ASAv Failover for High Availability in the Public Cloud
To ensure redundancy, you can deploy the ASAv in a public cloud environment in an Active/Backup high availability (HA) configuration.
-
Supported only on the Microsoft Azure public cloud; when configuring the ASAv VM, the maximum supported number of vCPUs is 8; and the maximum supported memory is 64GB RAM. See the ASAv Getting Started Guide for comprehensive list of supported instances.
-
Implements a stateless Active/Backup solution that allows for a failure of the active ASAv to trigger an automatic failover of the system to the backup ASAv.
Limitations
-
Failover is on the order of seconds rather than milliseconds.
-
The HA role determination and the ability to participate as an HA unit depends on TCP connectivity between HA peers and between an HA unit and the Azure infrastructure. There are several situations where an ASAv will not be able participate as an HA unit:
-
The inability to establish a failover connection to its HA peer.
-
The inability to retrieve an authentication token from Azure.
-
The inability to authenticate with Azure.
-
-
There is no synching of the configuration from the Active unit to the Backup unit. Each unit must be configured individually with similar configurations for handling failover traffic.
-
Failover route-table limitations
With respect to route-tables for HA in the public cloud:
-
You can configure a maximum of 16 route-tables.
-
Within a route-table, you can configure a maximum of 64 routes.
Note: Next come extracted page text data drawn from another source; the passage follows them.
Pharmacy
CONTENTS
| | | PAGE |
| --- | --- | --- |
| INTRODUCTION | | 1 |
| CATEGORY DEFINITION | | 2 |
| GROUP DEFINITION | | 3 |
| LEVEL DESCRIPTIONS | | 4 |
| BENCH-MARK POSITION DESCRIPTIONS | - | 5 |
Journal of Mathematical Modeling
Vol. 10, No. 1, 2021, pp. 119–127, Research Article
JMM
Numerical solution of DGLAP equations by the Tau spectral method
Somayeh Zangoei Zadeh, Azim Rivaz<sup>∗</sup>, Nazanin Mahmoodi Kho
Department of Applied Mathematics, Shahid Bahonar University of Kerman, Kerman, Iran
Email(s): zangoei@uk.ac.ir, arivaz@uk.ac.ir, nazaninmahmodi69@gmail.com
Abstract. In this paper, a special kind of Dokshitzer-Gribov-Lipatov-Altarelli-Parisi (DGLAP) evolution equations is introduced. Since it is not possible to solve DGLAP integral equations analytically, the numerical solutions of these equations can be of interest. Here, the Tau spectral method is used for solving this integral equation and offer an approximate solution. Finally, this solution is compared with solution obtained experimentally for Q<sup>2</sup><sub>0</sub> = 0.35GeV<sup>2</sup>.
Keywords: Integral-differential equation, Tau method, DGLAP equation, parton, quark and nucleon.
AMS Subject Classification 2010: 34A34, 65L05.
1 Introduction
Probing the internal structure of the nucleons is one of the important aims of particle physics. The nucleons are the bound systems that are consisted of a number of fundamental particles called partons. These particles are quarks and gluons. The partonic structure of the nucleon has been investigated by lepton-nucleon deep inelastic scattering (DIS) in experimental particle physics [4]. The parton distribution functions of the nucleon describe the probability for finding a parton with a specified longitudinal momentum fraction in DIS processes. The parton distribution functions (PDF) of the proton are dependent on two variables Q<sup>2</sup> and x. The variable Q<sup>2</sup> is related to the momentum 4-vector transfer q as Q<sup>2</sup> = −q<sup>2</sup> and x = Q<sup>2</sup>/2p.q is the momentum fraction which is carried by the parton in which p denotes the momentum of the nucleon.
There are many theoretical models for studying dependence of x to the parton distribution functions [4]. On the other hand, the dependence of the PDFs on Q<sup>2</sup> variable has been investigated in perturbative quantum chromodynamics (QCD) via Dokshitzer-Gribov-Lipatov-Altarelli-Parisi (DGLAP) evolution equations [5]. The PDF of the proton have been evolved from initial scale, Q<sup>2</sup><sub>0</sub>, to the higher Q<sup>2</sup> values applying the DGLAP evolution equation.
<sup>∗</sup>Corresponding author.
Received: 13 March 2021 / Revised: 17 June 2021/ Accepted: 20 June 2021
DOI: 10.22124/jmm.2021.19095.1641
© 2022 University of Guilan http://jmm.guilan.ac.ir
In each case the system alerts you when you have reached the limit, with the recommendation to remove a route-table or route and retry.
-
-
No ASDM support.
-
No IPSec Remote Access VPN support.
Note
See the Cisco Adaptive Security Virtual Appliance (ASAv) Quick Start Guide for information about supported VPN topologies in the public cloud.
-
ASAv VM instances must be in the same availability set. If you are a current ASAv user in Azure, you will not be able to upgrade to HA from an existing deployment. You have to delete your instance and deploy the ASAv 4 NIC HA offering from the Azure Marketplace.